Nice review of the mixed data on Testosterone and Prostate disease. It is clear that Testosterone does not precipitate prostate cancer.  The intraprostatic hormone milieu likely is different than that present in the serum.  No surprise there.  5alpha reductase decreases prostate volume, PSA, and low-grade prostate cancer, but actually increases aggressive prostate cancer. Supraphysiologic doping in young men associated with no increase in prostate disease. PSA no longer to be followed in men < 55.  Mortality rate not changed.  PSA change of 1.4 ng/ml is appropriate for additional prostate evaluation.  Testosterone therapy on average increased 0.5 ng/ml. Still, no mention of aromatase activity in this article.  Why is it that hormone sensitive disease in men is only with regards to androgens and women estrogen.

Study finds negligible effect of Testosterone therapy (4.8 mg) on PSA.  The study consisted of several phases, the longest being 6 years.  However, each phase the parcipitants significantly declined.  The long held belief that Testosterone and DHT promote an increase in PSA is just not supported in the science.  In fact, aromatase knockout mice don't develop prostate cancer, only BPH.
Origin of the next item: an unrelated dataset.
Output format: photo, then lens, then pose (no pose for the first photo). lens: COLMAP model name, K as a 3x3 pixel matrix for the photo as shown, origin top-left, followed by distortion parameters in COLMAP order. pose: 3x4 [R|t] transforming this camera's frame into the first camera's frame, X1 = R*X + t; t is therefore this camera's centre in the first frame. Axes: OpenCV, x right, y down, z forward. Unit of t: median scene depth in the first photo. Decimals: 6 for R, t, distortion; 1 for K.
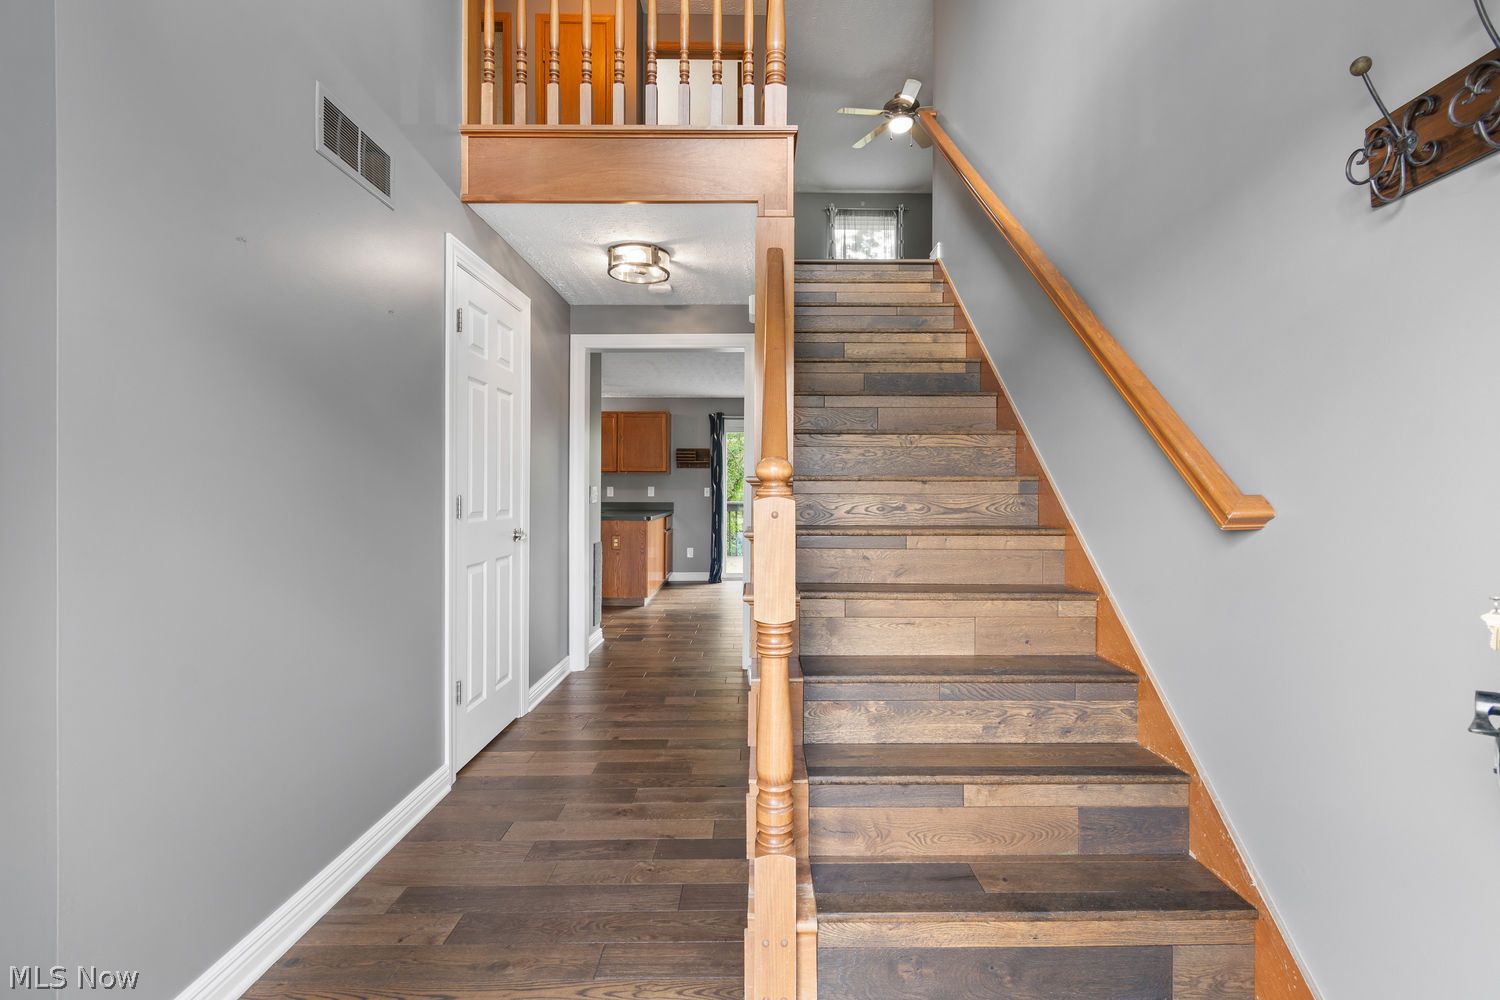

Taxanes associated with PSA flare. The authors concluded that the flar within 12 weeks of therapy was not associated with any change in outcomes and could be ignored. The Taxanes as a whole group appears to be associated with this PSA flare pheonomenon.

GC-MAF levels exist in inverse relationship to nagalase.  In this study of men with prostate cancer, weekly GCMAF injections reduced Nagalase activity to levels found in healthy controls suggesting tumor free. The dose was 100 ng/week. Nagalase is a protein that suppresses GC-MAF production and thus is immunosuppressive.
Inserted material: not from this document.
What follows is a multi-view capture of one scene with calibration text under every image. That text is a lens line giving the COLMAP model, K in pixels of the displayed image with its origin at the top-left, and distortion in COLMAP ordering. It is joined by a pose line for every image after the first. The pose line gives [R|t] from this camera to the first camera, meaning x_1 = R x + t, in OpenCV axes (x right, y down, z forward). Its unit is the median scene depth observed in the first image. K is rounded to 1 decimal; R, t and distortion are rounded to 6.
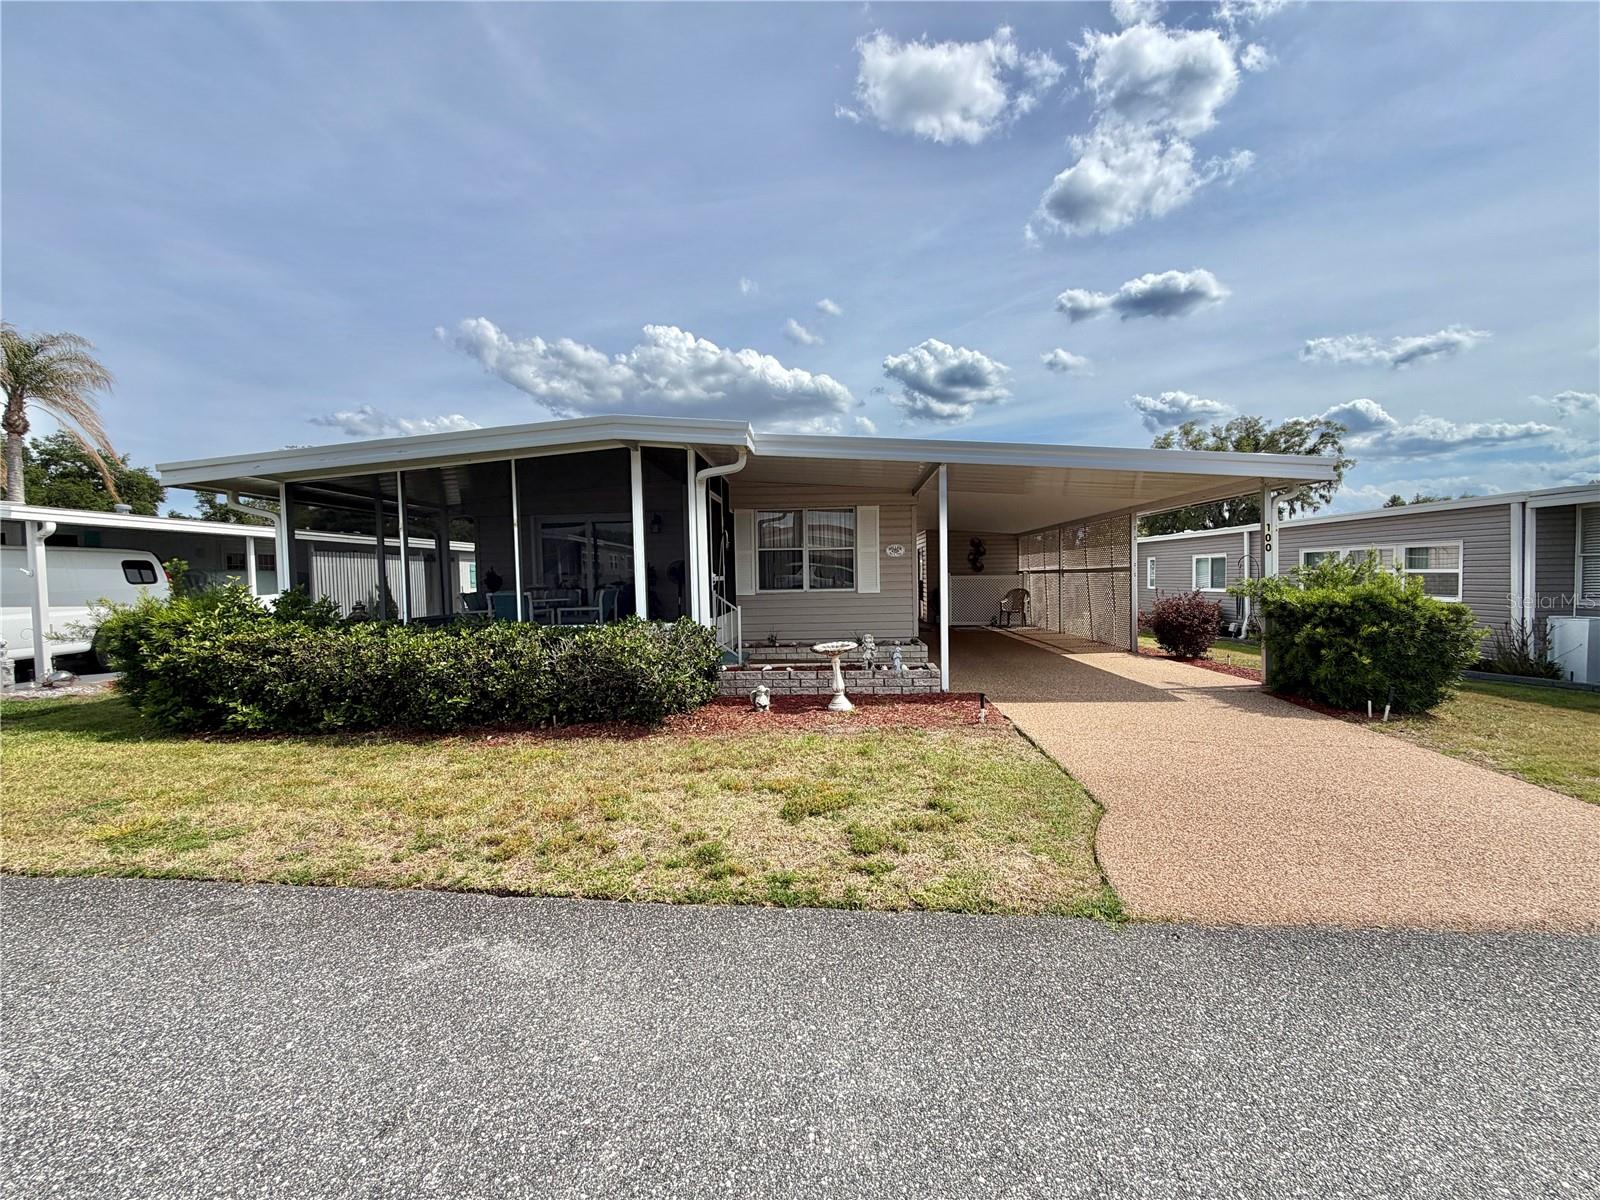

PSA increased more in men with prostate cancer compared to no disease in men on finasteride therapy. This supports the idea that finasteride has a greater PSA reduction in benign prostate disease compared to prostate cancer.

Great confusion exists in the medical profession about Testosterone and PSA and the health of the prostate. The conversion of Estrogen, whether E2 or E1, and other variables are responsible for increases in PSA while on Testosterone therapy. This study points out that Estradiol in men stimulates cell line growth of prostate cancer. In contrast, Epitestosterone, an androgen metabolite, has antiandrogen, inhibits this estrogen activity. Epitestosterone exists in an inverse relationship to Estradiol and IGF-1.

Study looked at aromatase activity in androgen production in older men.  The study found that aromatase inhibition with arimidex increased Testosterone production.  PSA was also monitored and PSA increased in the smaller dose group versus the high dose group.

bipolar androgen therapy proposed as a mechanism to restore AR sensitivity in those men with castration resistant prostate cancer.  This was a very small pilot study.  The effects on PSA were limited in effect as all men eventually developed PSA increase

Corticoidsteroid found to be associated with docetaxol associated PSA flare.

larger study post radical prostatectomy for prostate cancer finds that no increase in PSA with Testosterone therapy in men with non-detectable PSA levels.  F/u was 13 months.

Good review of data on Testosterone therapy and prostate cancer risk: the take home is there is no increased risk.  Also, included is a discussion of the prostate saturation theory.

Case study shows increased PSA with testosterone replacement.  This study reveals the effect of excessive testosterone therapy.  The twice weekly injections of androgen therapy is excessive and likely was driving aromatase activity and thus inflammation.

Finasteride more likely to lower PSA associated with benign prostate conditions compared to cancer of prostate.

Study finds little link to Testosterone replacement therapy to elevation in PSA in "healthy" men.  All the members of this study had negative prostate biopsies prior to therapy.